A sub-broker is not a member of the stock exchange rather he functions as the agent of the stock broker. He helps the investors in the sale and purchase of securities. There must be an agreement between the stock brokers and sub-brokers with regard to the liabilities, so that, they can have a knowledge of their rights and duties.

The sub-broker functions as an intermediary between the brokers and investors. The sub-broker must also get themselves registered with SEBI for the sale and purchase of securities but they have to meet certain conditions for registration with SEBI. Moreover, they must also follow the rules, sub-rules, and provisions laid down by SEBI from time to time.

Market Makers

The market makers are specialists in some special types of securities. They perform the function of the auction as well as the offer of the securities at the same time. The prices at which the securities are sold to the prospective sellers are known as bid prices and the prices charged by the prospective buyers are known as offer prices. There must be a difference at least 10% between the offer and bid prices. The market makers receive the return for their functions in two ways. The first is by the extension of the bid offer and the other is by the positioning of the speculators.

If the market makers have an expectation of a rise in prices in the future, then they increase their shareholding and if they have an expectation of a fall in prices in the future, then they decrease or eliminate their shareholding. As a result of a high number of transactions, the expansion of bid and offer also gets decreased. The expansion of bids and offer gets affected by the cost of transactions in securities and risk. The cost of transactions and risk depend on the frequency and size of transactions.

According to the listing contract, a company that has trading activities of less than two years and which has total paid-up capital between 3 crores to 5 crores, should appoint a market maker at the time of issue of securities. The market maker should have complete knowledge of the rules, sub-rules, and regulations of the stock exchange.
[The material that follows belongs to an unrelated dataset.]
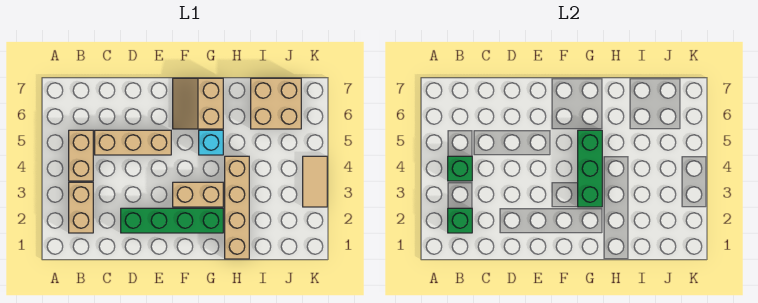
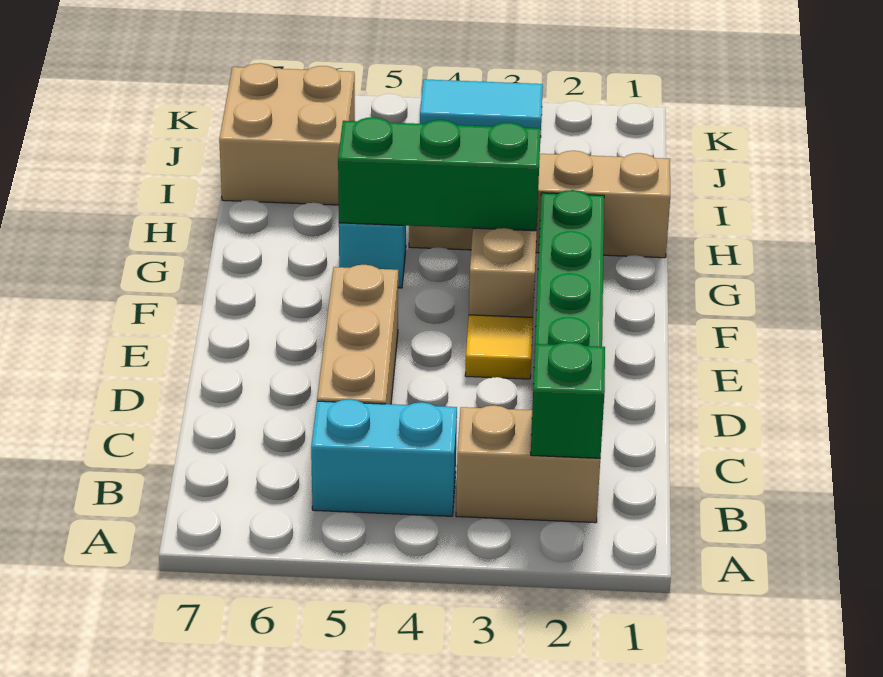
tan 1x2 brick [69,130,93,181] -> cyan 1x2 brick [311,399,457,516]
green 1x1 brick [448,156,472,181] -> none
none -> yellow 1x1 tile [465,315,533,379]
tan 2x2 slope [173,78,223,129] -> none
tan 1x2 tile [303,156,327,207] -> cyan 1x2 tile [420,79,543,137]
In addition to it, the market maker should offer two-way quotes or prices within a period of 18 months from the date of trading on the stock exchange for a specified stock. At the time of allotment, the market marker must have at least 5% of the total issued capital.

Jobbers

A jobber is a person who is capable of trading in an active as well as a relatively less active market. They offer two-way quotes or prices at very little difference for the clients which provides liquidity to the market. In this way, they perform the function of market makers also.

Portfolio Consultants

The combination of various types of securities like bonds, stocks, money market instruments, etc. is termed a portfolio. The companies or firms which undertake the responsibility of management and control of the securities on behalf of their clients who bought the securities, and give consultancy and guidance are termed, portfolio consultants. These can be discretionary or non-discretionary.

Institutional Investors

These investment institutions which mobilize the savings of the public are termed, institutional investors. These institutions invest these savings in various securities. These institutions include insurance institutions, mutual funds (Public Sector and Private Sector) as well as foreign institutional investors.

Non-resident Indians

Such Indian persons who reside outside India for the purpose of business, profit, service, or any other employment, are called non-resident Indians. The following are included under the non-resident Indians:-

  • A person who has gone out of India for an indefinite period with the objective of trade, service, or profit earning.
  • The Indian citizens perform the function of the regulator with a foreign government or government agencies or an international agency like IMF, World Bank, etc.
  • The official of the Central Government or State Government or Public Sector Enterprises debuted abroad, etc.

According to the Income Tax Act, a person who has resided in India for a period of fewer than 60 days in the first year of getting citizenship in a foreign country and has resided for a period of fewer than 150 days in the second year, can visit India any time in next 8 years after residing in the foreign country for a period of 2 years. If he resides in India for a period of more than 150 days in any year, then he will become a resident of India but he will not be termed as a normal resident.